Written exercise: Edit the data below so that every "transcription" becomes "exact text", and leave all else unchanged.

Items from a data source
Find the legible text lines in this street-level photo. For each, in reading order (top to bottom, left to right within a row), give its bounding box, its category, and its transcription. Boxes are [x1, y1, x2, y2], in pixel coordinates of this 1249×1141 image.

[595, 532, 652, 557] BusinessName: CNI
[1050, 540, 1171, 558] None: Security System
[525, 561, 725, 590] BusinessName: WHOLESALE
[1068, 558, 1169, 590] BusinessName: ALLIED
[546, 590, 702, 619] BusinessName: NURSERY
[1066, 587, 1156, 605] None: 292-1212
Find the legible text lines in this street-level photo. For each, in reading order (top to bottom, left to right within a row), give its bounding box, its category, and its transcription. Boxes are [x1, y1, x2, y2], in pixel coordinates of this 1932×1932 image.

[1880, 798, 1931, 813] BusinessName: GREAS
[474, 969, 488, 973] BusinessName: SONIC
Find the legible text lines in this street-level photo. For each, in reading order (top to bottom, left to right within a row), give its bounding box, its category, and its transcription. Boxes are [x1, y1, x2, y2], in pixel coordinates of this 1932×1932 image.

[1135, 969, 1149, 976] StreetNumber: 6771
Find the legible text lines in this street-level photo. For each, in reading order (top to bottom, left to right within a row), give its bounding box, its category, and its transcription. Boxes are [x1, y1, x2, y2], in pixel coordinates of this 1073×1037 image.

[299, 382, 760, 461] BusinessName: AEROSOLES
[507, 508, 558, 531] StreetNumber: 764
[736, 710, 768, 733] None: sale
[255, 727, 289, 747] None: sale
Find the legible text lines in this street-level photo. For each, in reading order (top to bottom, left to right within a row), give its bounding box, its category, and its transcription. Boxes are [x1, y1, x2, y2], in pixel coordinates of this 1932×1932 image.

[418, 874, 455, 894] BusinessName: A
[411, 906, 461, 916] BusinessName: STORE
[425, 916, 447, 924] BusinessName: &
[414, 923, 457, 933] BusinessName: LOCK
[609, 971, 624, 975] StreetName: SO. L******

Full solution:
Find the legible text lines in this street-level photo. For each, in reading order (top to bottom, left to right within a row), give its bounding box, its category, and its exact text. Boxes are [x1, y1, x2, y2], in pixel coordinates of this 1249×1141 image.

[595, 532, 652, 557] BusinessName: CNI
[1050, 540, 1171, 558] None: Security System
[525, 561, 725, 590] BusinessName: WHOLESALE
[1068, 558, 1169, 590] BusinessName: ALLIED
[546, 590, 702, 619] BusinessName: NURSERY
[1066, 587, 1156, 605] None: 292-1212
Find the legible text lines in this street-level photo. For each, in reading order (top to bottom, left to right within a row), give its bounding box, its category, and its exact text. Boxes are [x1, y1, x2, y2], in pixel coordinates of this 1932×1932 image.

[1880, 798, 1931, 813] BusinessName: GREAS
[474, 969, 488, 973] BusinessName: SONIC
Find the legible text lines in this street-level photo. For each, in reading order (top to bottom, left to right within a row), give its bounding box, its category, and its exact text. Boxes are [x1, y1, x2, y2], in pixel coordinates of this 1932×1932 image.

[1135, 969, 1149, 976] StreetNumber: 6771
Find the legible text lines in this street-level photo. For each, in reading order (top to bottom, left to right within a row), give its bounding box, its category, and its exact text. Boxes are [x1, y1, x2, y2], in pixel coordinates of this 1073×1037 image.

[299, 382, 760, 461] BusinessName: AEROSOLES
[507, 508, 558, 531] StreetNumber: 764
[736, 710, 768, 733] None: sale
[255, 727, 289, 747] None: sale
Find the legible text lines in this street-level photo. For each, in reading order (top to bottom, left to right within a row), give its bounding box, its category, and its exact text. Boxes are [x1, y1, x2, y2], in pixel coordinates of this 1932×1932 image.

[418, 874, 455, 894] BusinessName: A
[411, 906, 461, 916] BusinessName: STORE
[425, 916, 447, 924] BusinessName: &
[414, 923, 457, 933] BusinessName: LOCK
[609, 971, 624, 975] StreetName: SO. L******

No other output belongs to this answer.